### Request
In the data, find the word "реанимации" and copy out every line that has it.

### Source records
------------------------------------------------
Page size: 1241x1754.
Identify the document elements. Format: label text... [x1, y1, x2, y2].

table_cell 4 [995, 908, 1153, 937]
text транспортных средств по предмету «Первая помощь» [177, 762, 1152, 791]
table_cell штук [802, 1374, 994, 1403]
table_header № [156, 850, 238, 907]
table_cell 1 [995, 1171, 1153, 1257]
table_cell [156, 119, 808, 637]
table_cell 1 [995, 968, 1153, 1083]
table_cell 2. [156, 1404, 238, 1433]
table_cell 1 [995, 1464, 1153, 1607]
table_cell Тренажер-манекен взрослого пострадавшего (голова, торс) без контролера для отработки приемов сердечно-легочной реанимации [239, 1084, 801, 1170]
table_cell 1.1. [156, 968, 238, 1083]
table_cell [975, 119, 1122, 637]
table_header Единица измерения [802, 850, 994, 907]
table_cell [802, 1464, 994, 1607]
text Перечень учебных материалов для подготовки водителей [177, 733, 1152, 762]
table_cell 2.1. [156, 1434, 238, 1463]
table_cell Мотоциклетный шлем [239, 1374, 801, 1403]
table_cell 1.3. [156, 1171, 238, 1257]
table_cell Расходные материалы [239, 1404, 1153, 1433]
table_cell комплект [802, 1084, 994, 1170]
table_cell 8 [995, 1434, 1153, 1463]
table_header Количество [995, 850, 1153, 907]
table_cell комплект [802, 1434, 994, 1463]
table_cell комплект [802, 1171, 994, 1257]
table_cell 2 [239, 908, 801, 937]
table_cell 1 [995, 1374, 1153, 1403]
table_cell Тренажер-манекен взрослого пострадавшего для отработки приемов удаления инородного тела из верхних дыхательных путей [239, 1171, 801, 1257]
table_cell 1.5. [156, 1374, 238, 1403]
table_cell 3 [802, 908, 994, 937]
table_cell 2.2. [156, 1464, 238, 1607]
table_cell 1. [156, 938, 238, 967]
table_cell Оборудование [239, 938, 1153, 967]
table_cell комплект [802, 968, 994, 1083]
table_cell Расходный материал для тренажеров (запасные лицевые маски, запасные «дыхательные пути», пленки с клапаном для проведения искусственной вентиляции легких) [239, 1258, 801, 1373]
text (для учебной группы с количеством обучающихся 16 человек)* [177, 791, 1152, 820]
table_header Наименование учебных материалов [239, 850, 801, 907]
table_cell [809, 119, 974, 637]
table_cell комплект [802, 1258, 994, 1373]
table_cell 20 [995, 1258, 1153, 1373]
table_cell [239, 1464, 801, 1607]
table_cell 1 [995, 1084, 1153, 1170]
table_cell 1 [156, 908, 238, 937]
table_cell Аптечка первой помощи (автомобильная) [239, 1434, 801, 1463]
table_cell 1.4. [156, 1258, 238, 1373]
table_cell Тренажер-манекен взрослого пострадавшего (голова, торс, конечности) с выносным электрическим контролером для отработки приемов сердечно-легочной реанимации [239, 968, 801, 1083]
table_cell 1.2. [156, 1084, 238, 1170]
------------------------------------------------
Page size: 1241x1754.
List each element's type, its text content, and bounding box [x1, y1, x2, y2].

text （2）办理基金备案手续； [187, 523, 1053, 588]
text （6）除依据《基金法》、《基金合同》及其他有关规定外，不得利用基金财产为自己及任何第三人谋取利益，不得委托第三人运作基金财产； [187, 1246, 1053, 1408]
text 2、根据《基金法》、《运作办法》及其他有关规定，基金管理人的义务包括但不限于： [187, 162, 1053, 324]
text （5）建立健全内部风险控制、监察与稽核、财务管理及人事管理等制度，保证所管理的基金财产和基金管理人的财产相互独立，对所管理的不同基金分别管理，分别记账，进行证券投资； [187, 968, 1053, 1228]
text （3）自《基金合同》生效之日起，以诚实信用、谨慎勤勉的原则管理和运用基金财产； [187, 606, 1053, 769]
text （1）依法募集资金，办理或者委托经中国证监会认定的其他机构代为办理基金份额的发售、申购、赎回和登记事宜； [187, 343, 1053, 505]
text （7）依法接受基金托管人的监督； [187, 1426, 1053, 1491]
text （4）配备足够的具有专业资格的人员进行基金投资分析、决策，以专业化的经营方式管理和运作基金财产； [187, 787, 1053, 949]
------------------------------------------------
### Result
table_cell Тренажер-манекен взрослого пострадавшего (голова, торс) без контролера для отработки приемов сердечно-легочной реанимации [239, 1084, 801, 1170]
table_cell Тренажер-манекен взрослого пострадавшего (голова, торс, конечности) с выносным электрическим контролером для отработки приемов сердечно-легочной реанимации [239, 968, 801, 1083]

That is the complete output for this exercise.